Dr Gabrielsen said: “Over 0.1g there are indications that the birds will struggle to digest other food and therefore will not get enough energy and die of starvation. “But further south this is a bigger problem for fulmars. Five years ago 24 per cent of the Svalbard birds were above the 0.1g limit.
“In the North Sea 60 to 70 per cent of UK fulmars are over 0.1g. These are birds that can live to be 70 and only start breeding at about eight years old.”
The pollution can be seen on the beaches of Svalbard.On a short walk along the coast by Longyearbyen, we found plastic sheets, a tyre, plastic bags, old ropes and plastic fibres, all near where Arctic terns were nesting.
Dr Gabrielsen said that on Svalbard about 80 per cent of the plastic comes from the fishing industry which, thanks to climate change, is now trawling waters once inaccessible due to ice.
But plastic is also drifting to this Arctic haven from as far away as America, Canada and China.
Dr Gabrielsen said studies of sea ice have found between 50 and 350 particles of plastic per litre but samples taken between Greenland and Svalbard by Germany’s Alfred Wegener Institute revealed up to 12,000 particles per litre.
He said: “Studies show that 90 per cent of all plastic in the sea is on the sea floor, five per cent on the beaches and five per cent on the surface. What you see on the beaches is just the tip of the iceberg.

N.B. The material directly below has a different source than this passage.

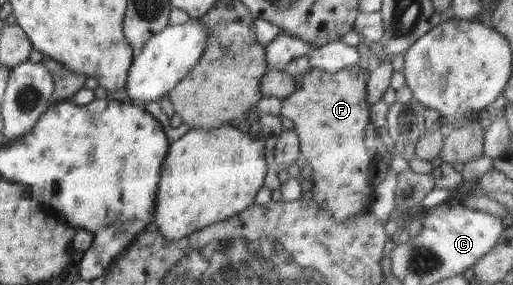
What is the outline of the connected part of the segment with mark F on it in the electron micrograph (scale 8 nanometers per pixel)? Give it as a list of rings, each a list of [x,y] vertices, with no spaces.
[[[360,65],[350,66],[335,72],[329,72],[318,68],[312,68],[302,80],[302,88],[294,91],[283,98],[279,115],[292,120],[295,125],[296,135],[299,137],[299,151],[302,159],[306,159],[310,177],[314,181],[312,200],[321,208],[327,209],[337,225],[355,215],[363,214],[372,205],[375,195],[374,187],[369,177],[375,166],[377,157],[368,154],[364,145],[364,130],[371,123],[370,105],[368,105],[367,94],[368,73],[364,72]]]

“It is getting into the food chain. A Swedish study showed that plankton pick up nanoplastics, get eaten by zooplankton which get eaten by fish and it crosses the blood to brain barrier, changing the behaviour of fish.
“A study by the Norwegian Water Institute of 302 cod caught the length of Norway found that three to five per cent have microplastics in their stomachs but off Bergen, where there is a big human population, the figure rose to 27 per cent.
“We have not yet been able to discover whether this plastic ends up on the plate but the World Economic Forum says that by 2050 there will be more plastic in the sea than fish. If we continue like this, I am sure this will be the case.”